I worked as a cashier in a grocery store when I was in high school. At our
store we had two "main" express lines, one for twelve items or fewer, one for
eight. Except for very quiet times, when there was only one cashier on duty,
the twelve item line was open and the eight item line wasn't. (Any of the
other lines could also be turned into express lines by setting a switch at the
register, but they were less clearly marked, so lots of customers didn't
notice them. They were only rarely activated.)

Your intuitions square with mine: payment was usually the biggest time sink,
especially with checks and cards. Still, there were plenty of sources of
variation: some items were hard to scan quickly, some customers had more
produce that needed to be weighed, sometimes an item wasn't in the database or
there was a dispute about its price and it needed to be checked, some lines
had baggers--excuse me, service clerks--and some didn't.

And, of course, some cashiers were just faster than others. Interestingly,
there was no clear pattern here. Experience (having produce codes memorized,
knowing how to scan tricky items or even having their UPC codes memorized, and
being good at counting cash quickly and accurately) played a role. Mostly,
however, people seemed to be intrinsically motivated to do their work well, or
else they weren't. We high school kids weren't collectively faster or slower
than the "old people."

Some customers were faster than others too: cash payment was definitely faster
than card, and both were much faster than check. (This was 15 odd years ago;
card is likely faster than it used to be, but likely still slower than cash.)
Some customers insisted on paying with exact change, and many of them would
take their sweet time doing so. Also, some customers would come with lots of
coupons, which would take time to scan.

My hunch at the time was that we'd have gotten better throughput by keeping
the eight item line open, cash-only, no coupons. I think I was probably right,
given the constraints: we were going to have an express line, regardless of
whether it was really more efficient or not. Might as well optimize it.

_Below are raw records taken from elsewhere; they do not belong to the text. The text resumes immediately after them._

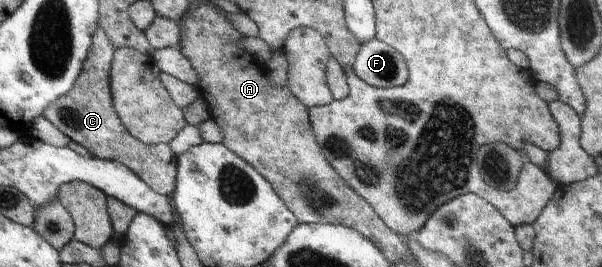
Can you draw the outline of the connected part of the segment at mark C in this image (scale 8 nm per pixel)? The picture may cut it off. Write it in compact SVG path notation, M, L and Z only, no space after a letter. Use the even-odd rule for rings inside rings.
M97 27L93 34L93 43L83 64L82 72L76 82L64 96L55 100L42 111L42 116L49 120L62 134L84 146L92 157L109 159L124 164L138 175L154 192L170 196L175 187L177 158L173 150L164 143L147 145L134 138L122 124L116 114L109 78L115 48L106 33Z

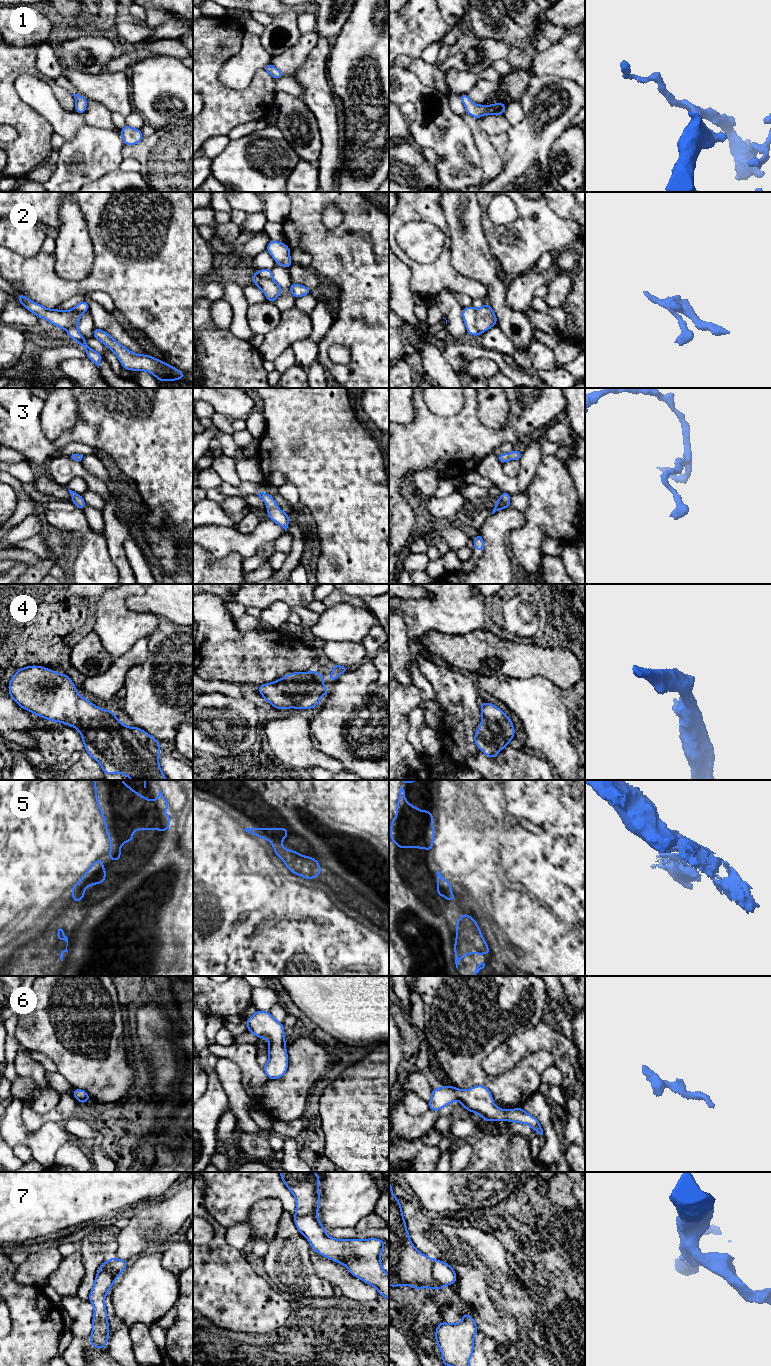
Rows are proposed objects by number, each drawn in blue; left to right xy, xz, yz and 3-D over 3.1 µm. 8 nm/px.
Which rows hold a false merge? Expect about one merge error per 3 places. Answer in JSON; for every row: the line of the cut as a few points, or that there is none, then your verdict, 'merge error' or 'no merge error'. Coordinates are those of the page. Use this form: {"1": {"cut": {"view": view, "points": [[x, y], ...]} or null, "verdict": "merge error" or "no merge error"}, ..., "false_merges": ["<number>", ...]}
{"1": {"cut": null, "verdict": "no merge error"}, "2": {"cut": {"view": "yz", "points": [[475, 310], [475, 327], [480, 333]]}, "verdict": "merge error"}, "3": {"cut": null, "verdict": "no merge error"}, "4": {"cut": null, "verdict": "no merge error"}, "5": {"cut": {"view": "xz", "points": [[279, 840], [271, 841]]}, "verdict": "merge error"}, "6": {"cut": null, "verdict": "no merge error"}, "7": {"cut": {"view": "yz", "points": [[433, 1259], [432, 1275], [442, 1285]]}, "verdict": "merge error"}, "false_merges": ["2", "5", "7"]}

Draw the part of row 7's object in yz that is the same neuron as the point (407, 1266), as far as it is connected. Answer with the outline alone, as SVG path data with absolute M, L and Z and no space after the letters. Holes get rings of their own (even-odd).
M389 1181L389 1286L408 1285L415 1290L420 1288L442 1290L442 1285L432 1273L433 1262L433 1258L419 1252L410 1240L400 1200L393 1195Z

Now, I think that several feeder lines would be more efficient. Maybe just two
(express and regular), maybe three or four (although I distrust people's
honesty as well as their ability to count).

<http://blog.mrmeyer.com/?p=4646> has shown up on HN at least twice, and it's
worth reading.

------
albemuth
That time were there was an onslaught of erlang articles on HN there was one
called something like "Erlang the movie", for some reason Erlang telephony
videos make me happy :)